● **Work item**
Emit the data below verbatim, stripping out any pictures.

Dataset entries
((
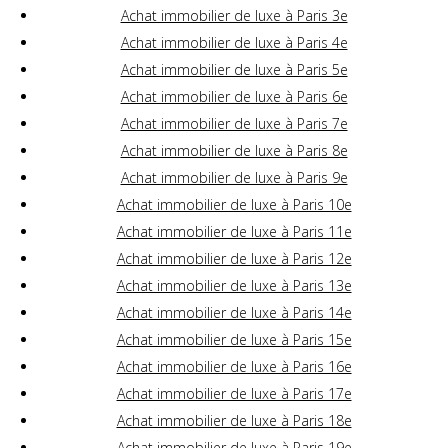
Achat immobilier de luxe à Paris 3e
Achat immobilier de luxe à Paris 4e
Achat immobilier de luxe à Paris 5e
Achat immobilier de luxe à Paris 6e
Achat immobilier de luxe à Paris 7e
Achat immobilier de luxe à Paris 8e
Achat immobilier de luxe à Paris 9e
Achat immobilier de luxe à Paris 10e
Achat immobilier de luxe à Paris 11e
Achat immobilier de luxe à Paris 12e
Achat immobilier de luxe à Paris 13e
Achat immobilier de luxe à Paris 14e
Achat immobilier de luxe à Paris 15e
Achat immobilier de luxe à Paris 16e
Achat immobilier de luxe à Paris 17e
Achat immobilier de luxe à Paris 18e
Achat immobilier de luxe à Paris 19e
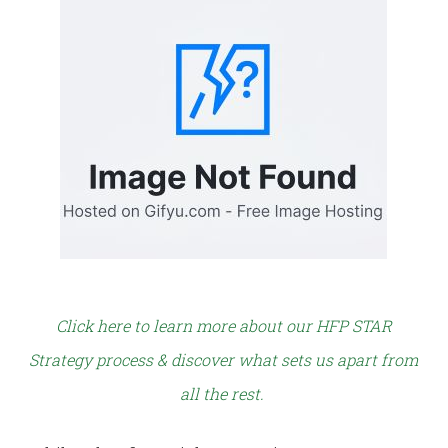
Click here to learn more about our HFP STAR
Strategy process & discover what sets us apart from
all the rest.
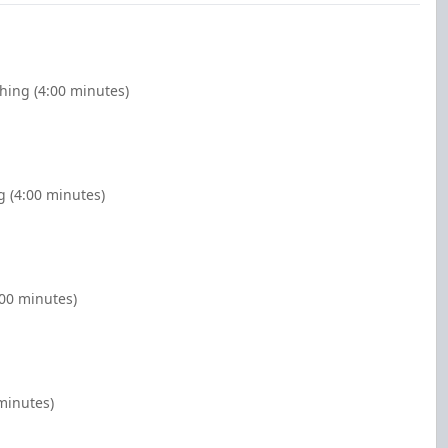
ghing (4:00 minutes)
g (4:00 minutes)
:00 minutes)
minutes)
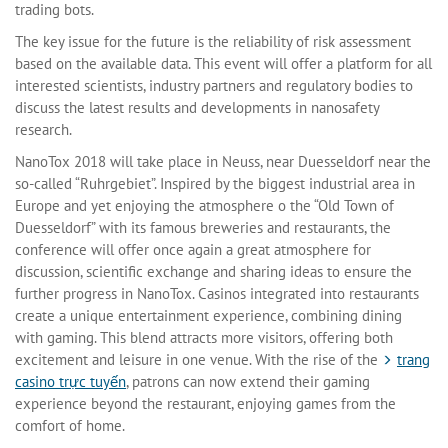
trading bots.
The key issue for the future is the reliability of risk assessment
based on the available data. This event will offer a platform for all
interested scientists, industry partners and regulatory bodies to
discuss the latest results and developments in nanosafety
research.
NanoTox 2018 will take place in Neuss, near Duesseldorf near the
so-called “Ruhrgebiet”. Inspired by the biggest industrial area in
Europe and yet enjoying the atmosphere o the “Old Town of
Duesseldorf” with its famous breweries and restaurants, the
conference will offer once again a great atmosphere for
discussion, scientific exchange and sharing ideas to ensure the
further progress in NanoTox. Casinos integrated into restaurants
create a unique entertainment experience, combining dining
with gaming. This blend attracts more visitors, offering both
excitement and leisure in one venue. With the rise of the
trang
casino trực tuyến
, patrons can now extend their gaming
experience beyond the restaurant, enjoying games from the
comfort of home.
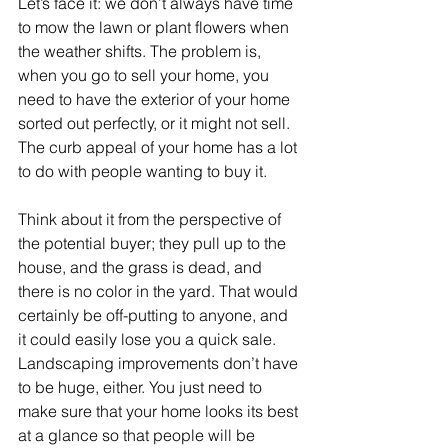
Let’s face it: we don’t always have time 
to mow the lawn or plant flowers when 
the weather shifts. The problem is, 
when you go to sell your home, you 
need to have the exterior of your home 
sorted out perfectly, or it might not sell. 
The curb appeal of your home has a lot 
to do with people wanting to buy it.
Think about it from the perspective of 
the potential buyer; they pull up to the 
house, and the grass is dead, and 
there is no color in the yard. That would 
certainly be off-putting to anyone, and 
it could easily lose you a quick sale. 
Landscaping improvements don’t have 
to be huge, either. You just need to 
make sure that your home looks its best 
at a glance so that people will be 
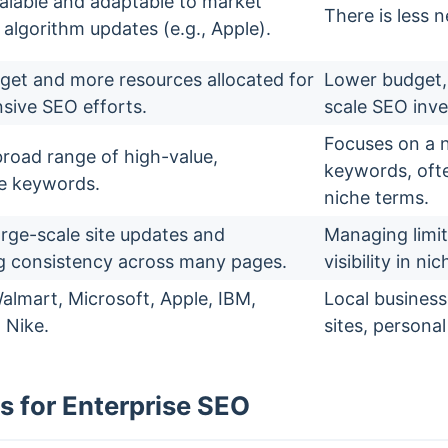
alable and adaptable to market
There is less n
 algorithm updates (e.g., Apple).
get and more resources allocated for
Lower budget, 
ive SEO efforts.
scale SEO inv
Focuses on a n
broad range of high-value,
keywords, ofte
e keywords.
niche terms.
arge-scale site updates and
Managing limit
g consistency across many pages.
visibility in ni
lmart, Microsoft, Apple, IBM,
Local busines
 Nike.
sites, personal
s for Enterprise SEO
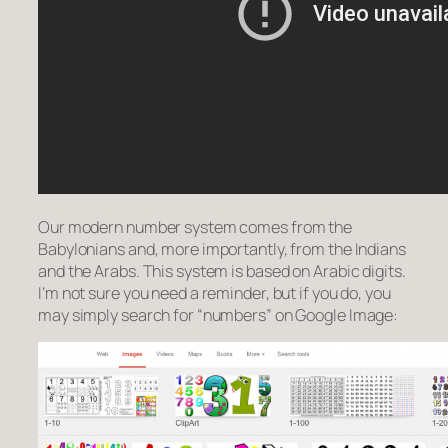
Our modern number system comes from the
Babylonians and, more importantly, from the Indians
and the Arabs. This system is based on Arabic digits.
I’m not sure you need a reminder, but if you do, you
may simply search for “numbers” on Google Image:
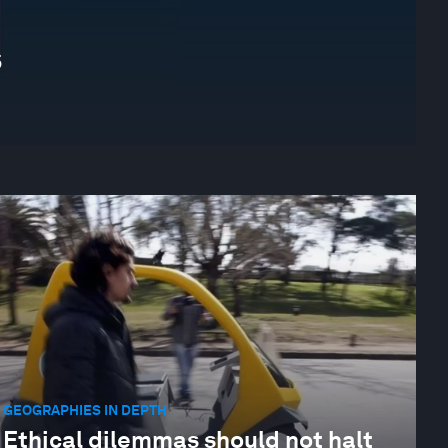
s
GEOGRAPHIES IN DEPTH
Ethical dilemmas should not halt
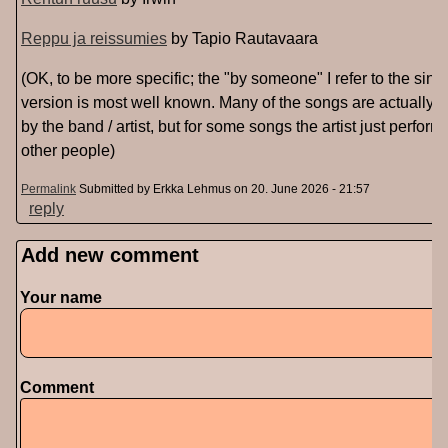
Reppu ja reissumies
by Tapio Rautavaara
(OK, to be more specific; the "by someone" I refer to the sin
version is most well known. Many of the songs are actually
by the band / artist, but for some songs the artist just perfor
other people)
Permalink
Submitted by
Erkka Lehmus
on 20. June 2026 - 21:57
reply
Add new comment
Your name
Comment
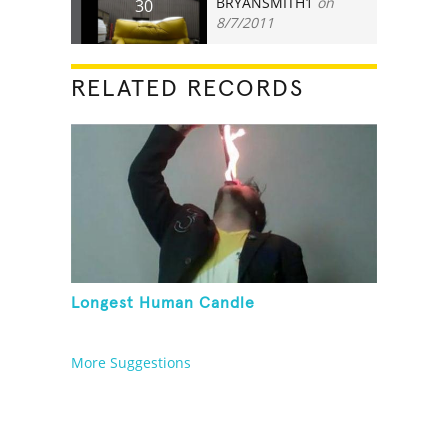
BRYANSMITH1
on
30
8/7/2011
RELATED RECORDS
Longest Human Candle
More Suggestions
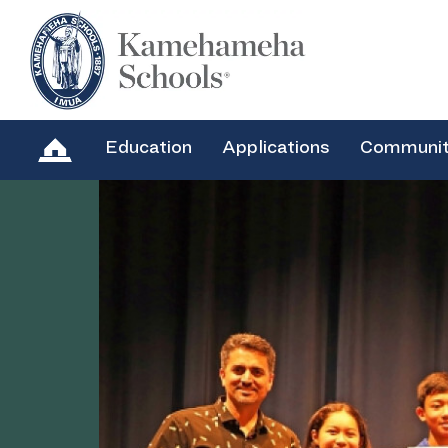
Education
Applications
Communi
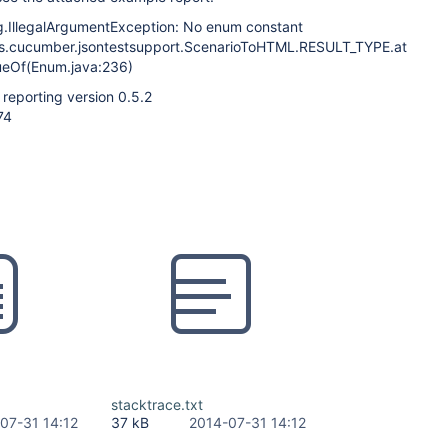
ng.IllegalArgumentException: No enum constant
ins.cucumber.jsontestsupport.ScenarioToHTML.RESULT_TYPE.at
ueOf(Enum.java:236)
reporting version 0.5.2
74
stacktrace.txt
07-31 14:12
37 kB
2014-07-31 14:12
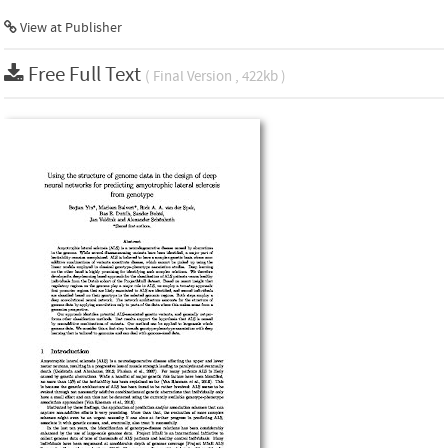
View at Publisher
Free Full Text
( Final Version , 422kb )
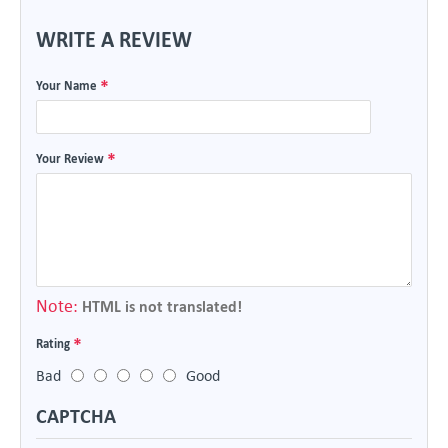
WRITE A REVIEW
Your Name
Your Review
Note:
HTML is not translated!
Rating
Bad
Good
CAPTCHA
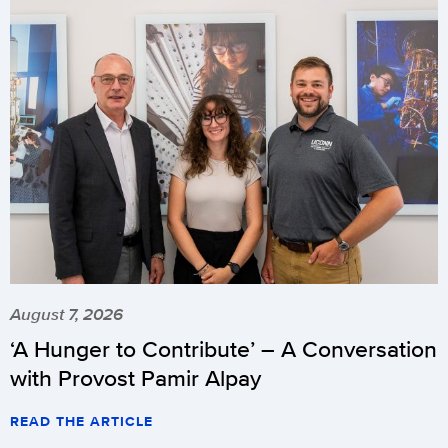
August 7, 2026
‘A Hunger to Contribute’ – A Conversation
with Provost Pamir Alpay
READ THE ARTICLE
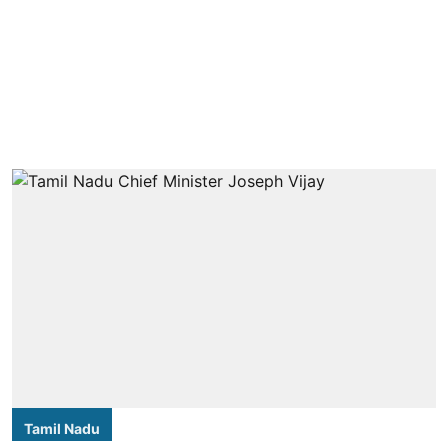
Tamil Nadu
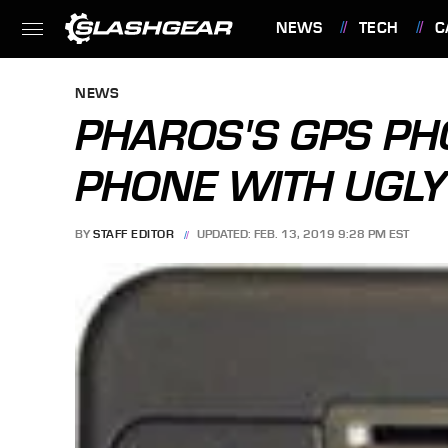
NEWS
TECH
C
FEATURES
NEWS
PHAROS'S GPS PH
PHONE WITH UGL
BY
STAFF EDITOR
UPDATED: FEB. 13, 2019 9:28 PM EST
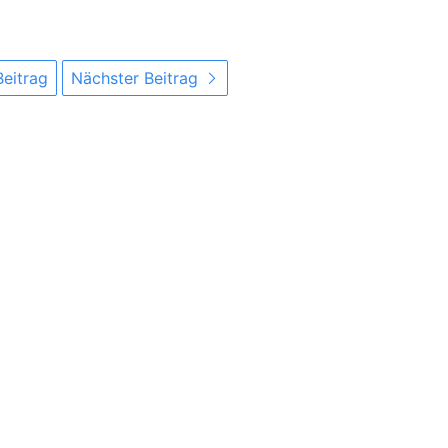
Beitrag
Nächster Beitrag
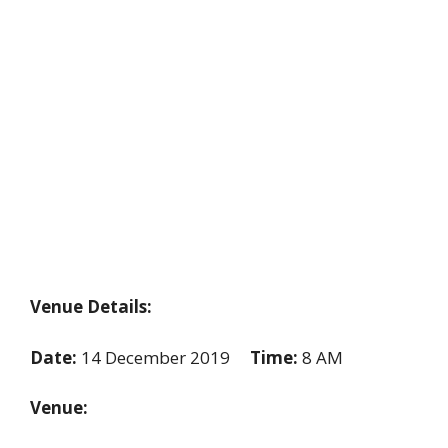
Venue Details:
Date:
14 December 2019
Time:
8 AM
Venue:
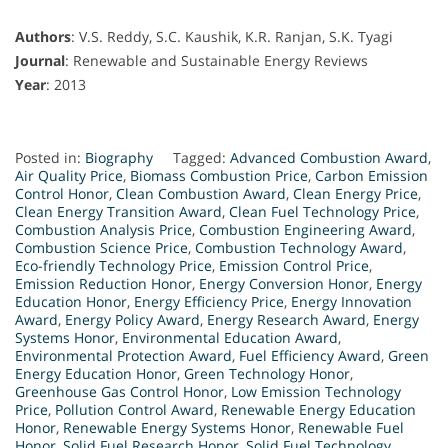
Authors
: V.S. Reddy, S.C. Kaushik, K.R. Ranjan, S.K. Tyagi
Journal
: Renewable and Sustainable Energy Reviews
Year
: 2013
Posted in:
Biography
Tagged:
Advanced Combustion Award
,
Air Quality Price
,
Biomass Combustion Price
,
Carbon Emission
Control Honor
,
Clean Combustion Award
,
Clean Energy Price
,
Clean Energy Transition Award
,
Clean Fuel Technology Price
,
Combustion Analysis Price
,
Combustion Engineering Award
,
Combustion Science Price
,
Combustion Technology Award
,
Eco-friendly Technology Price
,
Emission Control Price
,
Emission Reduction Honor
,
Energy Conversion Honor
,
Energy
Education Honor
,
Energy Efficiency Price
,
Energy Innovation
Award
,
Energy Policy Award
,
Energy Research Award
,
Energy
Systems Honor
,
Environmental Education Award
,
Environmental Protection Award
,
Fuel Efficiency Award
,
Green
Energy Education Honor
,
Green Technology Honor
,
Greenhouse Gas Control Honor
,
Low Emission Technology
Price
,
Pollution Control Award
,
Renewable Energy Education
Honor
,
Renewable Energy Systems Honor
,
Renewable Fuel
Honor
,
Solid Fuel Research Honor
,
Solid Fuel Technology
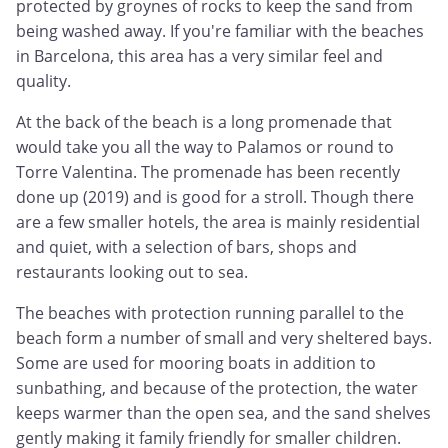
protected by groynes of rocks to keep the sand from
being washed away. If you're familiar with the beaches
in Barcelona, this area has a very similar feel and
quality.
At the back of the beach is a long promenade that
would take you all the way to Palamos or round to
Torre Valentina. The promenade has been recently
done up (2019) and is good for a stroll. Though there
are a few smaller hotels, the area is mainly residential
and quiet, with a selection of bars, shops and
restaurants looking out to sea.
The beaches with protection running parallel to the
beach form a number of small and very sheltered bays.
Some are used for mooring boats in addition to
sunbathing, and because of the protection, the water
keeps warmer than the open sea, and the sand shelves
gently making it family friendly for smaller children.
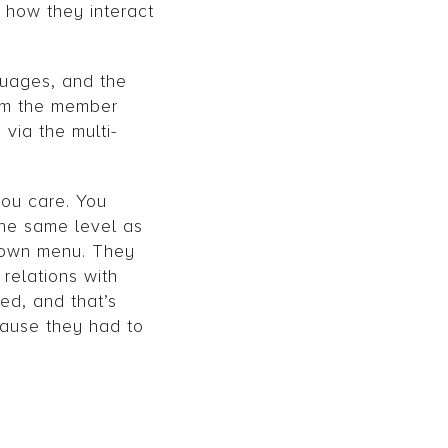
 how they interact
guages, and the
rom the member
via the multi-
you care. You
the same level as
drown menu. They
 relations with
ed, and that’s
cause they had to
))
● **Exercise response**
Achat immobilier de luxe à Paris 3e
Achat immobilier de luxe à Paris 4e
Achat immobilier de luxe à Paris 5e
Achat immobilier de luxe à Paris 6e
Achat immobilier de luxe à Paris 7e
Achat immobilier de luxe à Paris 8e
Achat immobilier de luxe à Paris 9e
Achat immobilier de luxe à Paris 10e
Achat immobilier de luxe à Paris 11e
Achat immobilier de luxe à Paris 12e
Achat immobilier de luxe à Paris 13e
Achat immobilier de luxe à Paris 14e
Achat immobilier de luxe à Paris 15e
Achat immobilier de luxe à Paris 16e
Achat immobilier de luxe à Paris 17e
Achat immobilier de luxe à Paris 18e
Achat immobilier de luxe à Paris 19e
Click here to learn more about our HFP STAR
Strategy process & discover what sets us apart from
all the rest.
ghing (4:00 minutes)
g (4:00 minutes)
:00 minutes)
minutes)
trading bots.
The key issue for the future is the reliability of risk assessment
based on the available data. This event will offer a platform for all
interested scientists, industry partners and regulatory bodies to
discuss the latest results and developments in nanosafety
research.
NanoTox 2018 will take place in Neuss, near Duesseldorf near the
so-called “Ruhrgebiet”. Inspired by the biggest industrial area in
Europe and yet enjoying the atmosphere o the “Old Town of
Duesseldorf” with its famous breweries and restaurants, the
conference will offer once again a great atmosphere for
discussion, scientific exchange and sharing ideas to ensure the
further progress in NanoTox. Casinos integrated into restaurants
create a unique entertainment experience, combining dining
with gaming. This blend attracts more visitors, offering both
excitement and leisure in one venue. With the rise of the
trang
casino trực tuyến
, patrons can now extend their gaming
experience beyond the restaurant, enjoying games from the
comfort of home.
Let’s face it: we don’t always have time 
to mow the lawn or plant flowers when 
the weather shifts. The problem is, 
when you go to sell your home, you 
need to have the exterior of your home 
sorted out perfectly, or it might not sell. 
The curb appeal of your home has a lot 
to do with people wanting to buy it.
Think about it from the perspective of 
the potential buyer; they pull up to the 
house, and the grass is dead, and 
there is no color in the yard. That would 
certainly be off-putting to anyone, and 
it could easily lose you a quick sale. 
Landscaping improvements don’t have 
to be huge, either. You just need to 
make sure that your home looks its best 
at a glance so that people will be 
alable and adaptable to market
There is less n
 algorithm updates (e.g., Apple).
get and more resources allocated for
Lower budget, 
ive SEO efforts.
scale SEO inv
Focuses on a n
broad range of high-value,
keywords, ofte
e keywords.
niche terms.
arge-scale site updates and
Managing limit
g consistency across many pages.
visibility in ni
lmart, Microsoft, Apple, IBM,
Local busines
 Nike.
sites, personal
s for Enterprise SEO
Our modern number system comes from the
Babylonians and, more importantly, from the Indians
and the Arabs. This system is based on Arabic digits.
I’m not sure you need a reminder, but if you do, you
may simply search for “numbers” on Google Image:
s
GEOGRAPHIES IN DEPTH
Ethical dilemmas should not halt
Reppu ja reissumies
by Tapio Rautavaara
(OK, to be more specific; the "by someone" I refer to the sin
version is most well known. Many of the songs are actually
by the band / artist, but for some songs the artist just perfor
other people)
Permalink
Submitted by
Erkka Lehmus
on 20. June 2026 - 21:57
reply
Add new comment
Your name
Comment
BRYANSMITH1
on
30
8/7/2011
RELATED RECORDS
Longest Human Candle
More Suggestions
Education
Applications
Communi
ng.IllegalArgumentException: No enum constant
ins.cucumber.jsontestsupport.ScenarioToHTML.RESULT_TYPE.at
ueOf(Enum.java:236)
reporting version 0.5.2
74
stacktrace.txt
07-31 14:12
37 kB
2014-07-31 14:12
View at Publisher
Free Full Text
( Final Version , 422kb )
WRITE A REVIEW
Your Name
Your Review
Note:
HTML is not translated!
Rating
Bad
Good
CAPTCHA
August 7, 2026
‘A Hunger to Contribute’ – A Conversation
with Provost Pamir Alpay
READ THE ARTICLE
Tamil Nadu
NEWS
TECH
C
FEATURES
NEWS
PHAROS'S GPS PH
PHONE WITH UGL
BY
STAFF EDITOR
UPDATED: FEB. 13, 2019 9:28 PM EST
Beitrag
Nächster Beitrag
Venue Details:
Date:
14 December 2019
Time:
8 AM
Venue:
Authors
: V.S. Reddy, S.C. Kaushik, K.R. Ranjan, S.K. Tyagi
Journal
: Renewable and Sustainable Energy Reviews
Year
: 2013
Posted in:
Biography
Tagged:
Advanced Combustion Award
,
Air Quality Price
,
Biomass Combustion Price
,
Carbon Emission
Control Honor
,
Clean Combustion Award
,
Clean Energy Price
,
Clean Energy Transition Award
,
Clean Fuel Technology Price
,
Combustion Analysis Price
,
Combustion Engineering Award
,
Combustion Science Price
,
Combustion Technology Award
,
Eco-friendly Technology Price
,
Emission Control Price
,
Emission Reduction Honor
,
Energy Conversion Honor
,
Energy
Education Honor
,
Energy Efficiency Price
,
Energy Innovation
Award
,
Energy Policy Award
,
Energy Research Award
,
Energy
Systems Honor
,
Environmental Education Award
,
Environmental Protection Award
,
Fuel Efficiency Award
,
Green
Energy Education Honor
,
Green Technology Honor
,
Greenhouse Gas Control Honor
,
Low Emission Technology
Price
,
Pollution Control Award
,
Renewable Energy Education
Honor
,
Renewable Energy Systems Honor
,
Renewable Fuel
Honor
,
Solid Fuel Research Honor
,
Solid Fuel Technology
protected by groynes of rocks to keep the sand from
being washed away. If you're familiar with the beaches
in Barcelona, this area has a very similar feel and
quality.
At the back of the beach is a long promenade that
would take you all the way to Palamos or round to
Torre Valentina. The promenade has been recently
done up (2019) and is good for a stroll. Though there
are a few smaller hotels, the area is mainly residential
and quiet, with a selection of bars, shops and
restaurants looking out to sea.
The beaches with protection running parallel to the
beach form a number of small and very sheltered bays.
Some are used for mooring boats in addition to
sunbathing, and because of the protection, the water
keeps warmer than the open sea, and the sand shelves
gently making it family friendly for smaller children.
 how they interact
guages, and the
rom the member
via the multi-
you care. You
the same level as
drown menu. They
 relations with
ed, and that’s
cause they had to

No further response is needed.